Your task: Copy every line of text in the data below character for character, keeping the original line breaks. Leave the pictures out of your answer.

** Opening Recorded data block **

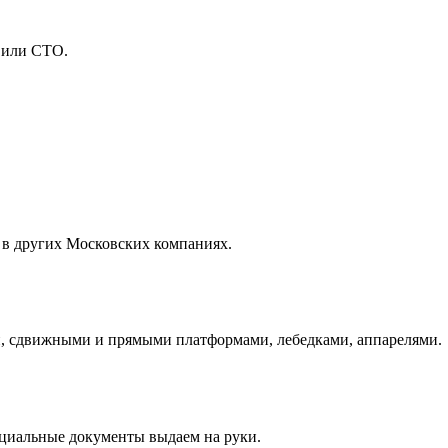
 или СТО.
 в других Московских компаниях.
и, сдвижными и прямыми платформами, лебедками, аппарелями.
ициальные документы выдаем на руки.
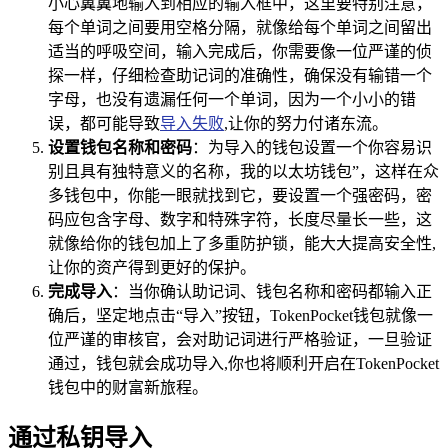
小心翼翼地输入到相应的输入框中，这里要特别注意，
每个单词之间要用空格分隔，就像给每个单词之间留出
适当的呼吸空间，输入完成后，你需要像一位严谨的侦
探一样，仔细检查助记词的准确性，确保没有输错一个
字母，也没有遗漏任何一个单词，因为一个小小的错
误，都可能导致
导入失败
,让你的努力付诸东流。
设置钱包名称和密码
：为导入的钱包设置一个你容易识
别且具有独特意义的名称，我的以太坊钱包”，这样在众
多钱包中，你能一眼就找到它，要设置一个强密码，密
码应包含字母、数字和特殊字符，长度尽量长一些，这
就像给你的钱包加上了多重防护锁，能大大提高安全性,
让你的资产得到更好的保护。
完成导入
：当你确认助记词、钱包名称和密码都输入正
确后，坚定地点击“导入”按钮，TokenPocket钱包就像一
位严谨的审核官，会对助记词进行严格验证，一旦验证
通过，钱包就会成功导入,你也将顺利开启在TokenPocket
钱包中的财富新旅程。
通过私钥导入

** Closing Recorded data block **

Answer:
 или СТО.
 в других Московских компаниях.
и, сдвижными и прямыми платформами, лебедками, аппарелями.
ициальные документы выдаем на руки.
小心翼翼地输入到相应的输入框中，这里要特别注意，
每个单词之间要用空格分隔，就像给每个单词之间留出
适当的呼吸空间，输入完成后，你需要像一位严谨的侦
探一样，仔细检查助记词的准确性，确保没有输错一个
字母，也没有遗漏任何一个单词，因为一个小小的错
误，都可能导致
导入失败
,让你的努力付诸东流。
设置钱包名称和密码
：为导入的钱包设置一个你容易识
别且具有独特意义的名称，我的以太坊钱包”，这样在众
多钱包中，你能一眼就找到它，要设置一个强密码，密
码应包含字母、数字和特殊字符，长度尽量长一些，这
就像给你的钱包加上了多重防护锁，能大大提高安全性,
让你的资产得到更好的保护。
完成导入
：当你确认助记词、钱包名称和密码都输入正
确后，坚定地点击“导入”按钮，TokenPocket钱包就像一
位严谨的审核官，会对助记词进行严格验证，一旦验证
通过，钱包就会成功导入,你也将顺利开启在TokenPocket
钱包中的财富新旅程。
通过私钥导入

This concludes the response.